## TASK STATEMENT:
Once the pictures have been removed, repeat the remainder of the records exactly.

## DATA EXTRACTS:

-.-.-

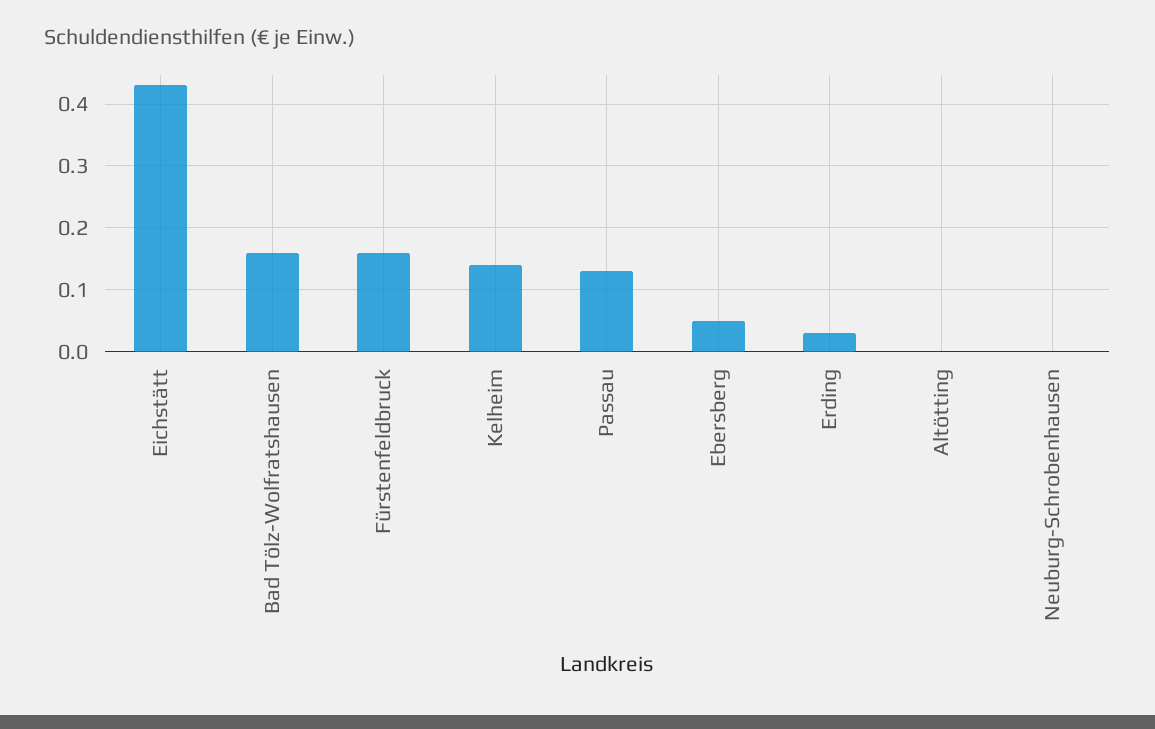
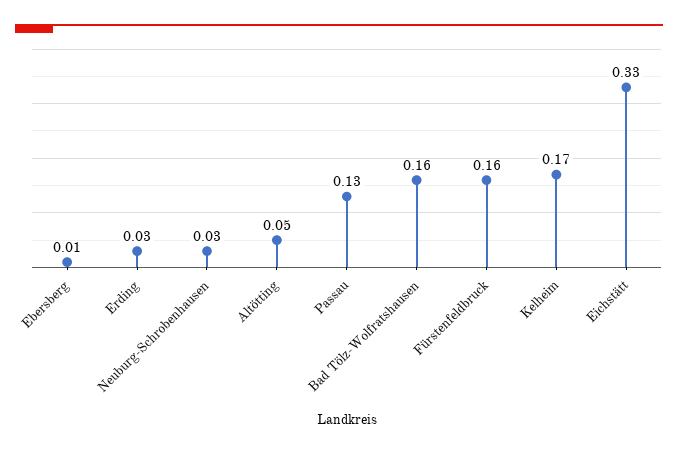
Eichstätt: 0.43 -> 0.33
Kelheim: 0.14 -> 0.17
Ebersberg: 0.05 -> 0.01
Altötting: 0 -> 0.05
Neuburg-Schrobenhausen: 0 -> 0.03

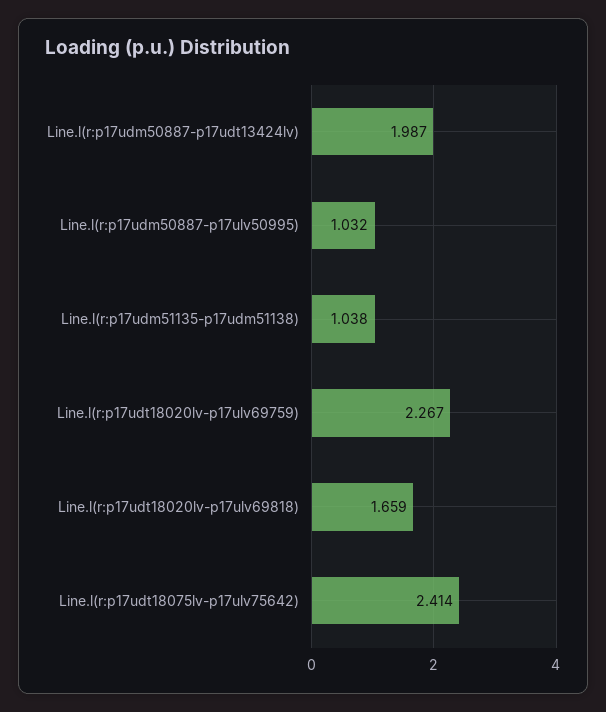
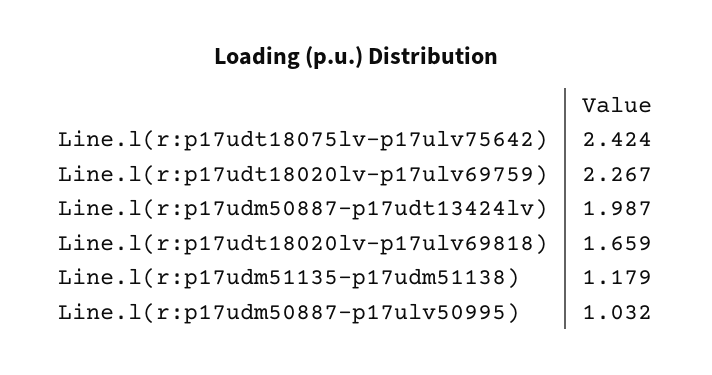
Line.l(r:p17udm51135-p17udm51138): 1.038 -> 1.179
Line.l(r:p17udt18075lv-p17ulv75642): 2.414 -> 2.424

-.-.-

## ANSWER FOR THE TASK:
Eichstätt: 0.43 -> 0.33
Kelheim: 0.14 -> 0.17
Ebersberg: 0.05 -> 0.01
Altötting: 0 -> 0.05
Neuburg-Schrobenhausen: 0 -> 0.03

Line.l(r:p17udm51135-p17udm51138): 1.038 -> 1.179
Line.l(r:p17udt18075lv-p17ulv75642): 2.414 -> 2.424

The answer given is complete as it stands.